Using the performance monitoring tool

The performance monitoring tool collects metrics from GPFS and protocols and provides performance information.

The performance monitoring system is started by default and consists of three parts: Collectors, Sensors, and Proxies.

Collector

In the previous release of IBM Spectrum Scale, the performance monitoring tool could be configured with a single collector only. Start of change A single collector can easily support up to 150 sensor nodes. End of change From version 4.2, the performance monitoring tool can be configured with multiple collectors to increase scalability and fault-tolerance. This latter configuration is referred to as federation.

In a multi-collector federated configuration, the collectors need to be aware of each other, otherwise a collector would only return the data stored in its own measurement database. Once the collectors are aware of their peer collectors, they can collaborate with each other to collate measurement data for a given measurement query. All collectors that are part of the federation are specified in the peers configuration option in the collector’s configuration file as shown in the following example:

peers = { host = "collector1.mydomain.com" port = "9085" },
			 { host = "collector2.mydomain.com" port = "9085" }

The port number is the one specified by the federationport configuration option, typically set to 9085. You can also list the current host so that the same configuration file can be used for all the collector machines.

Once the peers have been specified, any query for measurement data might be directed to any of the collectors listed in the peers section and the collector collects and assembles a response based on all relevant data from all collectors. Hence, clients need to only contact a single collector instead of all of them in order to get all the measurements available in the system.

To distribute the measurement data reported by sensors over multiple collectors, multiple collectors might be specified when configuring the sensors.

If multiple collectors are specified, the sensors pick one to report their measurement data to. The sensors use stable hashes to pick the collector such that the sensor-collector relationship does not change too much if new collectors are added or if a collector is removed.

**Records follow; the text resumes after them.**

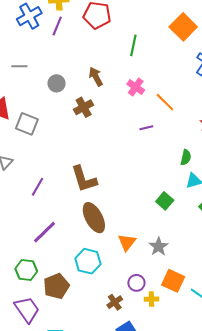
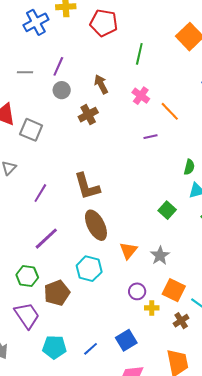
purple line: (57, 26) -> (58, 66), moved
brown cross: (115, 302) -> (181, 321), moved

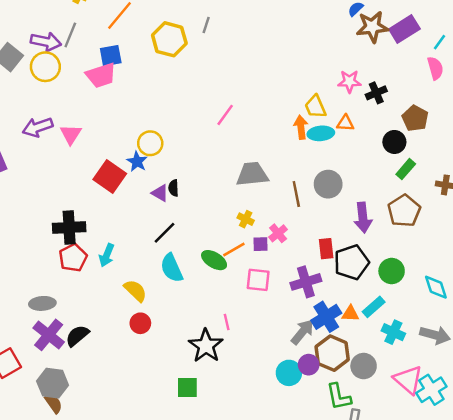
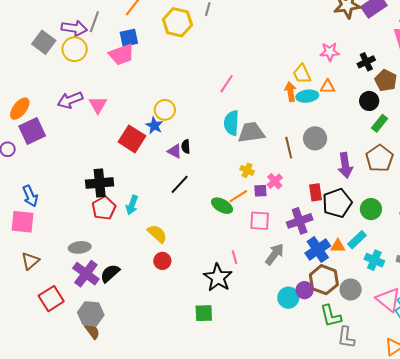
black cross: (376, 93) -> (366, 62), moved
cyan semicircle: (172, 268) -> (231, 123), moved, turned 30
gray arrow: (302, 332) -> (275, 254), moved

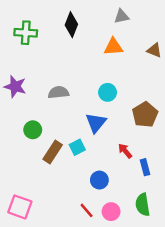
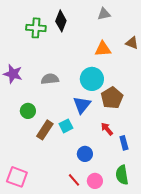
green cross: (26, 33) -> (36, 28), moved
orange triangle: (113, 47) -> (103, 49), moved
cyan circle: (108, 92) -> (92, 79), size x1.5
brown pentagon: (145, 115) -> (112, 98), moved

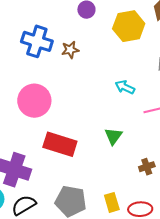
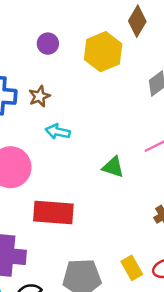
cyan arrow: (125, 87) -> (58, 132), moved
green triangle: (113, 136) -> (113, 167), moved, turned -36

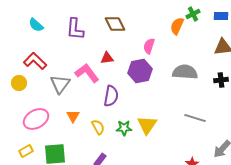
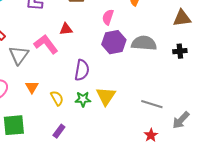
purple hexagon: (140, 71) -> (114, 42), moved
purple semicircle: (111, 96) -> (82, 70), moved
gray line: (195, 118) -> (152, 104), moved

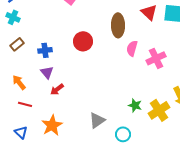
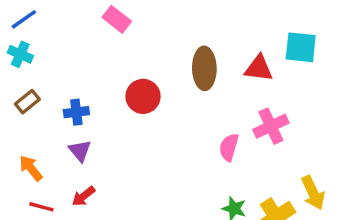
red triangle: (149, 12) -> (259, 68), moved, turned -36
pink semicircle: (132, 48) -> (229, 147), moved
red arrow: (57, 89) -> (83, 196), moved

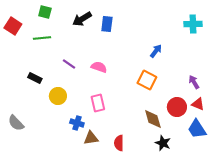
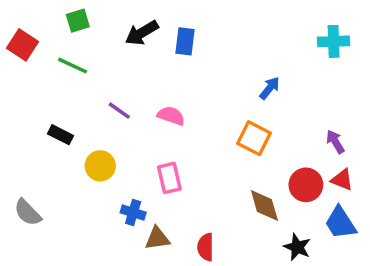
green square: (45, 12) -> (78, 21), turned -32
green line: (42, 38) -> (73, 66), turned 30
black star: (163, 143) -> (297, 247), moved

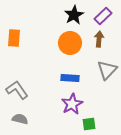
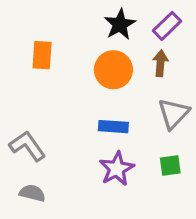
orange rectangle: (14, 38) -> (42, 55), moved
green square: (89, 124) -> (170, 165), moved

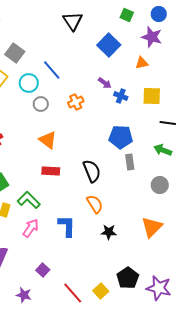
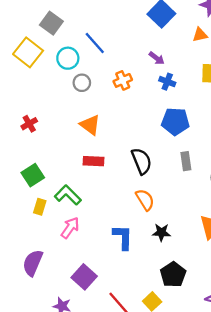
blue cross: (121, 96) -> (167, 82), moved
gray rectangle: (130, 162) -> (186, 161), moved
blue L-shape: (67, 226) -> (123, 237), moved
purple square: (43, 270) -> (84, 277), size x1.5
black pentagon: (128, 278) -> (173, 275), moved

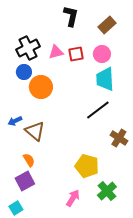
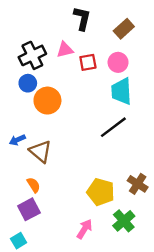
pink triangle: (56, 52) -> (65, 50), moved
brown cross: (119, 138) -> (138, 184), moved

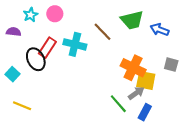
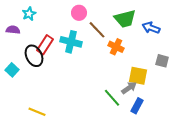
pink circle: (55, 14) -> (79, 13), moved
orange cross: (133, 68) -> (116, 47), moved, size x0.7
yellow line: (22, 106) -> (37, 112), moved

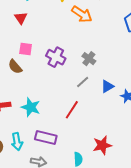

Additionally, sensors and collectors can be configured for high availability. In this setting, sensors report their measurement data to more than one collector such that the failure of a single collector would not lead to any data loss. For instance, if the collector redundancy is increased to two, every sensor reports to two collectors. As a side-effect of increasing the redundancy to two, the bandwidth consumed for reporting measurement data is duplicated. The collector redundancy has to be configured before the sensor configuration is stored in IBM Spectrum Scale by changing the colRedundancy option in /opt/IBM/zimon/ZIMonSensors.cfg.

Sensor

A sensor is a component that collects performance data from a node. Typically there are multiple sensors run on any node that is required to collect metrics. By default, the sensors are started on every node.

Sensors identify the collector from the information present in the sensor configuration. The sensor configuration is managed by IBM Spectrum Scale, and can be retrieved and changed using the mmperfmon command. A copy is stored in /opt/IBM/zimon/ZIMonSensors.cfg. However, this copy must not be edited by users.

Proxy

A proxy is run for each of the protocols to collect the metrics for that protocol.

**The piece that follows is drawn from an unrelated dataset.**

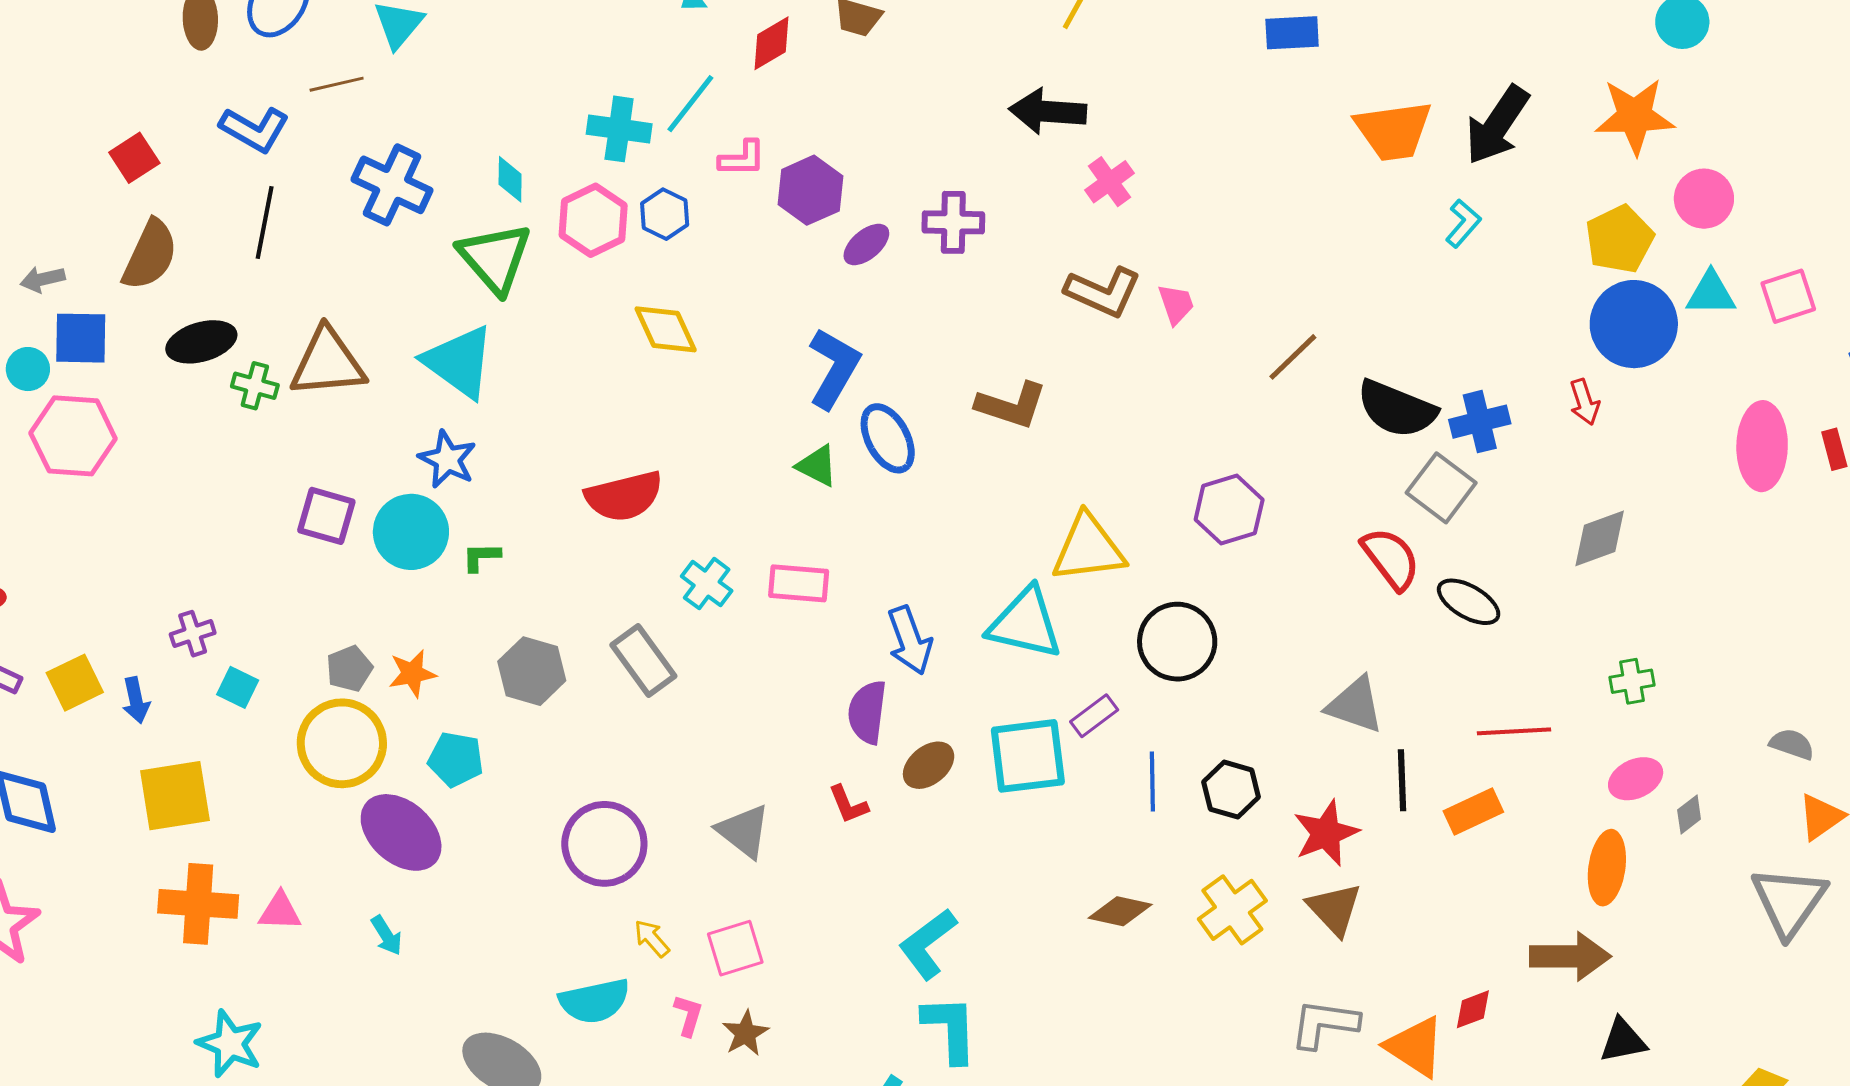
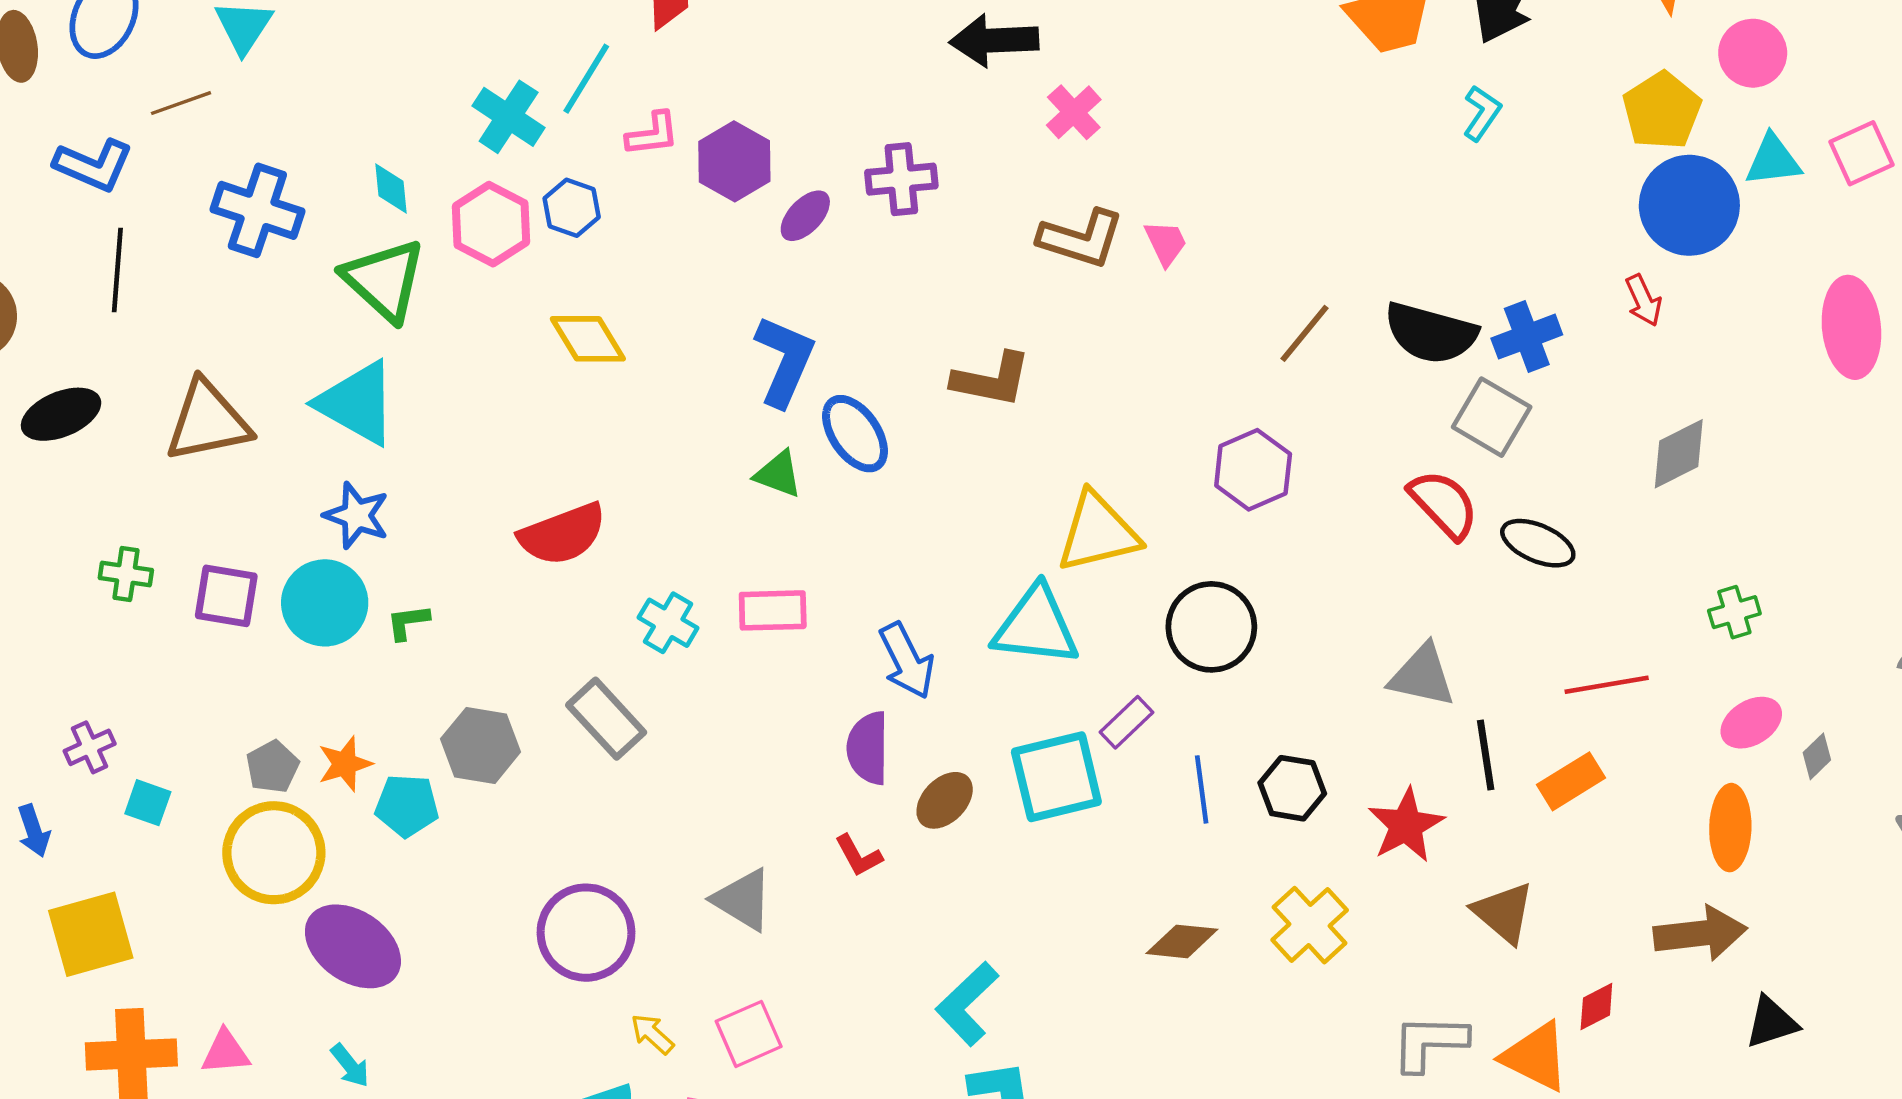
cyan cross: (619, 129) -> (509, 117), turned 32
brown line: (1293, 357) -> (1305, 333), moved
green cross: (255, 386) -> (126, 574), moved
cyan pentagon: (456, 759) -> (407, 806), moved
brown triangle: (1334, 909) -> (1504, 913), moved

By default, the NFS and SMB proxies are started automatically with those protocols. They do not need to be started or stopped. However, to retrieve metrics for SMB, NFS or Object, these protocols have to be active on the specific node.

For information on enabling Object metrics, see the Enabling protocol metrics topic.

For information on enabling Transparent cloud tiering metrics, see Integrating Cloud services metrics with the performance monitoring tool.

Important: When using the performance monitoring tool, ensure that the clocks of all of the nodes in the cluster are synchronized. It is recommended that the Network Time Protocol (NTP) be configured on all nodes.